JOB ITEM »
Below this line is the material. Write out only its lines from the one containing "coffee cup: none [20,647,90,752]" through the one containing "drink coaster: none", both kept, exactly.

RECORDS FOR THIS EXERCISE »
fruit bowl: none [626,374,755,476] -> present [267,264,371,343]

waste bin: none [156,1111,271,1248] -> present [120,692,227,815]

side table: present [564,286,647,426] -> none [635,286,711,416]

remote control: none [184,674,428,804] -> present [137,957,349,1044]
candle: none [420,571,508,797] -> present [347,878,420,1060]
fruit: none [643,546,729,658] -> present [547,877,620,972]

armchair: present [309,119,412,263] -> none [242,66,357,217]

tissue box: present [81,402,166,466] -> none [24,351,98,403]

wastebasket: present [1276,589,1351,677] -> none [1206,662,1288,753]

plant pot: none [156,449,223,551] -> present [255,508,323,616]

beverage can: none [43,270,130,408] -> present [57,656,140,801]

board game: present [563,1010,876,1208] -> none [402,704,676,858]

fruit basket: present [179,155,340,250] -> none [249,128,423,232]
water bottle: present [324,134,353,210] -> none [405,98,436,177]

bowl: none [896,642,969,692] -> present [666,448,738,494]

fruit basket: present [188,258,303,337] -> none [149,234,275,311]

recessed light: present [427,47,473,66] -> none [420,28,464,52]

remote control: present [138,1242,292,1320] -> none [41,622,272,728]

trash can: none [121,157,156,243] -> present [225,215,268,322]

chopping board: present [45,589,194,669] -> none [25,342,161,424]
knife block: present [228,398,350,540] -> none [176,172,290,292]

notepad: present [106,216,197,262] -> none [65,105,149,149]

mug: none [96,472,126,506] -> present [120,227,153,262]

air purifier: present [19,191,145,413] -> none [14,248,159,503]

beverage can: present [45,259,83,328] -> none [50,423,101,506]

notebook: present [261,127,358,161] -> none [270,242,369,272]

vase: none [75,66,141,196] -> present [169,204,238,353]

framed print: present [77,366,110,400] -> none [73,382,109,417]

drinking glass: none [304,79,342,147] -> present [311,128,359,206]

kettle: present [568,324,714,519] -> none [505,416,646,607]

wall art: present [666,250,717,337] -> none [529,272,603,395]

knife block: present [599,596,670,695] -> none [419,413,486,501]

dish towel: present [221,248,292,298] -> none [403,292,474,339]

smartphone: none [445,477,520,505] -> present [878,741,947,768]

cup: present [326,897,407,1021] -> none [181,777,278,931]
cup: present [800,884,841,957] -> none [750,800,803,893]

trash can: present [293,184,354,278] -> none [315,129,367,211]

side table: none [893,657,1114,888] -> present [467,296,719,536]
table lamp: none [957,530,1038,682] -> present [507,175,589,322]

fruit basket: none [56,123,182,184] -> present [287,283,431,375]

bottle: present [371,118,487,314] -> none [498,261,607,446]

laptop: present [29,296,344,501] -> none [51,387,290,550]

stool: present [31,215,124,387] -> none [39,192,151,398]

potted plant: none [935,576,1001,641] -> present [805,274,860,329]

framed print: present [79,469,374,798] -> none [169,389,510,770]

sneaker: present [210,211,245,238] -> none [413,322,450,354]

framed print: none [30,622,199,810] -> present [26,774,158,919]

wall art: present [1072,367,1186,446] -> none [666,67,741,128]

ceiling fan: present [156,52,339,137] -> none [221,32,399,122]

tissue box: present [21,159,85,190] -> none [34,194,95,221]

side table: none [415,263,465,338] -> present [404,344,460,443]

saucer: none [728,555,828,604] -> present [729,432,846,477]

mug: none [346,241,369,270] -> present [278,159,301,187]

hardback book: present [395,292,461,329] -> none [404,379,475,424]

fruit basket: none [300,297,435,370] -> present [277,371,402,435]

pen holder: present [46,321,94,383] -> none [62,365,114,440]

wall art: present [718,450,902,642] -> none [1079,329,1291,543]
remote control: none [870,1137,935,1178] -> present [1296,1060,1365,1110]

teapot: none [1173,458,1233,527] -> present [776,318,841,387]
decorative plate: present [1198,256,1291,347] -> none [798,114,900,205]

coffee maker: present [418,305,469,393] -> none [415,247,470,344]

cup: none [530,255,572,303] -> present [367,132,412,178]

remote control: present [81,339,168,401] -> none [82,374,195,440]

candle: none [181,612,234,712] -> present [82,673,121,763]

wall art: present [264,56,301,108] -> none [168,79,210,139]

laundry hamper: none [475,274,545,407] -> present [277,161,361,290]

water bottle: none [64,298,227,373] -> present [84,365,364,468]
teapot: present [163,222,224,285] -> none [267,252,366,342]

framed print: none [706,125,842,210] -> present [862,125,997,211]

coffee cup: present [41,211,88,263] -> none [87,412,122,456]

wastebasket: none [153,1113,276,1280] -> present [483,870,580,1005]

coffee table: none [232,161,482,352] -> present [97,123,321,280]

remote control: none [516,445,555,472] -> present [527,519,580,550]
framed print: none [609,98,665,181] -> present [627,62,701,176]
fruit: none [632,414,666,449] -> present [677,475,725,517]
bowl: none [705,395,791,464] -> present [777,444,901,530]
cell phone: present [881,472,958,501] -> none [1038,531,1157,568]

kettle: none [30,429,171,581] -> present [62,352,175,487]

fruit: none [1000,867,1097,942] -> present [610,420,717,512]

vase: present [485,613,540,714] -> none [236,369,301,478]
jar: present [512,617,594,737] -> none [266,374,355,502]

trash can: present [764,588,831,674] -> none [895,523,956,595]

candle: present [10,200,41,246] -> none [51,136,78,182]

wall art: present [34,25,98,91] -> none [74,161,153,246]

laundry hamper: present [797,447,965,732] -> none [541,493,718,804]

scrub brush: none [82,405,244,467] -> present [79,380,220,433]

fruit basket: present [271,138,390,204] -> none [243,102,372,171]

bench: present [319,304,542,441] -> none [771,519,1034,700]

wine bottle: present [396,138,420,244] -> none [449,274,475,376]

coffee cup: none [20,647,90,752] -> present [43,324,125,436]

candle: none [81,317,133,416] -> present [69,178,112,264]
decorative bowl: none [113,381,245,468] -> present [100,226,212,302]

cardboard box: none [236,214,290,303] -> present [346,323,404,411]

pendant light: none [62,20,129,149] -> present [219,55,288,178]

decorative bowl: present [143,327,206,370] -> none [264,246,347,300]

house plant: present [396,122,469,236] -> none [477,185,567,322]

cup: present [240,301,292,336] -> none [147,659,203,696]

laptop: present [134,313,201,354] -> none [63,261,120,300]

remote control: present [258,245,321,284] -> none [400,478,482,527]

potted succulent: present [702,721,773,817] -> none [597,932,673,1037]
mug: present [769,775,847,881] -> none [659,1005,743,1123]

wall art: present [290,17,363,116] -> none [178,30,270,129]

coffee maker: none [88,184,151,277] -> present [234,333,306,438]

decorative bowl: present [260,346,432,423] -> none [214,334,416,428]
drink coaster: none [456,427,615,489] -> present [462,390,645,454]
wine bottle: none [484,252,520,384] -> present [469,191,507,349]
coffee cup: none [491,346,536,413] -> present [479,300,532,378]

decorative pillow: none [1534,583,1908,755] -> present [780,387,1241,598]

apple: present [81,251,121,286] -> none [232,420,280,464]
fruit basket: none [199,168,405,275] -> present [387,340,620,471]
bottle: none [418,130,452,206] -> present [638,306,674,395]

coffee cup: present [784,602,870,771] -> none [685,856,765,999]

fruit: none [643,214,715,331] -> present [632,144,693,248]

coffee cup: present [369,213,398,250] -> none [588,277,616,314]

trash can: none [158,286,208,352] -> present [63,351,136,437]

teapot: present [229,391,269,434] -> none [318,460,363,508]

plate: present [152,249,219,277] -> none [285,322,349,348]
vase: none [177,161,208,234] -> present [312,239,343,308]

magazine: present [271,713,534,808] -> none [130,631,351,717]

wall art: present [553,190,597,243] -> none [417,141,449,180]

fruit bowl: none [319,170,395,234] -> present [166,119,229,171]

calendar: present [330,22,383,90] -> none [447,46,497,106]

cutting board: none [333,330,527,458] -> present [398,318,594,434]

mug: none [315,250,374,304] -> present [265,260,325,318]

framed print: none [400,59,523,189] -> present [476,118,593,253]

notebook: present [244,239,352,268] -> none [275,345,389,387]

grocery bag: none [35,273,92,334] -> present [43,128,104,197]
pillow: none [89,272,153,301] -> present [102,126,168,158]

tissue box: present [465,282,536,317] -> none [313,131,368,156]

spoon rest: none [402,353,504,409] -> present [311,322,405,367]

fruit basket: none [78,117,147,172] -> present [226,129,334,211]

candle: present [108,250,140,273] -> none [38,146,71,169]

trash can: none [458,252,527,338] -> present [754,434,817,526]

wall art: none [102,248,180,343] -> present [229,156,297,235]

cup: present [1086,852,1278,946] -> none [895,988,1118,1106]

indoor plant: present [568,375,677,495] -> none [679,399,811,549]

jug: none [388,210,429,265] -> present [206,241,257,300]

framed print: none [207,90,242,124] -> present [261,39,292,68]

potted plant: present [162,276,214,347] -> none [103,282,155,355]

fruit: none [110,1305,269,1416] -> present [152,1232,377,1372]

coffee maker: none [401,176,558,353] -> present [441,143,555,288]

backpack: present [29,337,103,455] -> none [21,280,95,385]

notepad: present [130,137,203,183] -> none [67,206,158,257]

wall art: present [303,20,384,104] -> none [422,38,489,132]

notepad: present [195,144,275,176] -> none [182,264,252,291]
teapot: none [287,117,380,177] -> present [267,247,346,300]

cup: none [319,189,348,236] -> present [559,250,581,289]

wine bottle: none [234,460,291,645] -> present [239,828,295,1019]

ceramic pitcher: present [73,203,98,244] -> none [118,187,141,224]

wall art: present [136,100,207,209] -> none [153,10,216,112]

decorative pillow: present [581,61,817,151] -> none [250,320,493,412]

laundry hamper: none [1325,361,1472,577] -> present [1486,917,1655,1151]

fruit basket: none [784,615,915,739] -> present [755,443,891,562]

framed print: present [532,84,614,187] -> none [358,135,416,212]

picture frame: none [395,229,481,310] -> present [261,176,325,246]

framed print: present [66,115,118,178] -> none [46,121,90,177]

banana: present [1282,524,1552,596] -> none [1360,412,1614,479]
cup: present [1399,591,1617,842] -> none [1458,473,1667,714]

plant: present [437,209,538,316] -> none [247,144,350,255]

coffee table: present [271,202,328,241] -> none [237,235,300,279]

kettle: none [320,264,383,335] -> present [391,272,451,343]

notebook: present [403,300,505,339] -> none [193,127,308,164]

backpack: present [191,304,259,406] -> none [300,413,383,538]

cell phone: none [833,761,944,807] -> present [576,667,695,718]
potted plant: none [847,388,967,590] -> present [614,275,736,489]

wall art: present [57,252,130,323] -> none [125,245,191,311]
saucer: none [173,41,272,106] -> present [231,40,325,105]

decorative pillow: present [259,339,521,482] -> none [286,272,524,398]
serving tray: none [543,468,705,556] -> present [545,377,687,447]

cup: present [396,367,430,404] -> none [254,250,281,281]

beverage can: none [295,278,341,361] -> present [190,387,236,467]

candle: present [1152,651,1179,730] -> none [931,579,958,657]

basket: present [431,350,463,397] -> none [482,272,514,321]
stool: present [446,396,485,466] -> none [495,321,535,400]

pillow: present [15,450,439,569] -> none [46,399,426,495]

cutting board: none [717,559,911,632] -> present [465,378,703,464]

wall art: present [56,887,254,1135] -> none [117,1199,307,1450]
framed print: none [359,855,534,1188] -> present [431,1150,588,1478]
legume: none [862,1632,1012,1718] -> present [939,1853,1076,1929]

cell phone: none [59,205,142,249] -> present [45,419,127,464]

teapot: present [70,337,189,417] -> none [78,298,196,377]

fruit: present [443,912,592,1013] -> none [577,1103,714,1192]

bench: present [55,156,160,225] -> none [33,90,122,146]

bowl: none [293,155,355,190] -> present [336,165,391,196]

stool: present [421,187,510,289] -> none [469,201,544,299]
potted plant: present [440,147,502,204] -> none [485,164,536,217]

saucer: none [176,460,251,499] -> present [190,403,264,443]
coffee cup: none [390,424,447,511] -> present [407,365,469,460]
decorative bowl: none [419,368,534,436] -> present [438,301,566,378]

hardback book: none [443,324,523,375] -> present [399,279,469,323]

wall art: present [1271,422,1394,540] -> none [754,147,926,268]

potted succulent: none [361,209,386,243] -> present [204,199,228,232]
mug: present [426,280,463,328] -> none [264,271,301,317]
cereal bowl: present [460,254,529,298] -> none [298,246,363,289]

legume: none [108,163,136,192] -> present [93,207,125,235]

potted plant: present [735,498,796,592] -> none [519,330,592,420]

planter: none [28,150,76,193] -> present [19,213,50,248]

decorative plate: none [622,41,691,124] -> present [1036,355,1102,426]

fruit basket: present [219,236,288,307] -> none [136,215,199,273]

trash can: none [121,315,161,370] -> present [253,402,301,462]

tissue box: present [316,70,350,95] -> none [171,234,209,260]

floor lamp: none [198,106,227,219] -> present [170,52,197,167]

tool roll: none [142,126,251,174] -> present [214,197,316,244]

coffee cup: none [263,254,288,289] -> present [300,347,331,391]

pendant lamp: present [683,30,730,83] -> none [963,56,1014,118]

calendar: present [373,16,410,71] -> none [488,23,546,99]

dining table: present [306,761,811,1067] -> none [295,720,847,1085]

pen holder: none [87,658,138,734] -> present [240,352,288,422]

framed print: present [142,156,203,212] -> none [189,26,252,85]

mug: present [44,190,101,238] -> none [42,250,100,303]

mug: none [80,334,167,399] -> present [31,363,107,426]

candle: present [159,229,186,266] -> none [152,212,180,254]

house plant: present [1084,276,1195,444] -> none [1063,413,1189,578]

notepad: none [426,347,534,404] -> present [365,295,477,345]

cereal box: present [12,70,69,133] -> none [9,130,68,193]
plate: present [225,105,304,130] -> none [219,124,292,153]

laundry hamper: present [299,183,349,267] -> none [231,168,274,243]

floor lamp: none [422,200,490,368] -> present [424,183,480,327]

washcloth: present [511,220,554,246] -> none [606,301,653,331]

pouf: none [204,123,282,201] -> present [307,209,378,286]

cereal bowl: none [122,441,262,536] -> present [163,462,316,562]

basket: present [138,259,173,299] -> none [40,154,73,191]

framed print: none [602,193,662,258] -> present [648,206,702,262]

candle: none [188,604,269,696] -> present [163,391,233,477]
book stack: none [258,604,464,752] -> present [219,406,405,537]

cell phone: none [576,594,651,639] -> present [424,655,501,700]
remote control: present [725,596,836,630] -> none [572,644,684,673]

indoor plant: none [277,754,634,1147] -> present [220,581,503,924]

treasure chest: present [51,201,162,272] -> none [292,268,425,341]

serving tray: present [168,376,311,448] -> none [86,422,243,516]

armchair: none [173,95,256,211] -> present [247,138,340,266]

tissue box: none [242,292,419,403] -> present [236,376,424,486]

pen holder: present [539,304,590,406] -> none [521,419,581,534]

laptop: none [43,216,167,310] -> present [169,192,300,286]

ANSWER TO THIS PROBLEM »
coffee cup: none [20,647,90,752] -> present [43,324,125,436]

candle: none [81,317,133,416] -> present [69,178,112,264]
decorative bowl: none [113,381,245,468] -> present [100,226,212,302]

cardboard box: none [236,214,290,303] -> present [346,323,404,411]

pendant light: none [62,20,129,149] -> present [219,55,288,178]

decorative bowl: present [143,327,206,370] -> none [264,246,347,300]

house plant: present [396,122,469,236] -> none [477,185,567,322]

cup: present [240,301,292,336] -> none [147,659,203,696]

laptop: present [134,313,201,354] -> none [63,261,120,300]

remote control: present [258,245,321,284] -> none [400,478,482,527]

potted succulent: present [702,721,773,817] -> none [597,932,673,1037]
mug: present [769,775,847,881] -> none [659,1005,743,1123]

wall art: present [290,17,363,116] -> none [178,30,270,129]

coffee maker: none [88,184,151,277] -> present [234,333,306,438]

decorative bowl: present [260,346,432,423] -> none [214,334,416,428]
drink coaster: none [456,427,615,489] -> present [462,390,645,454]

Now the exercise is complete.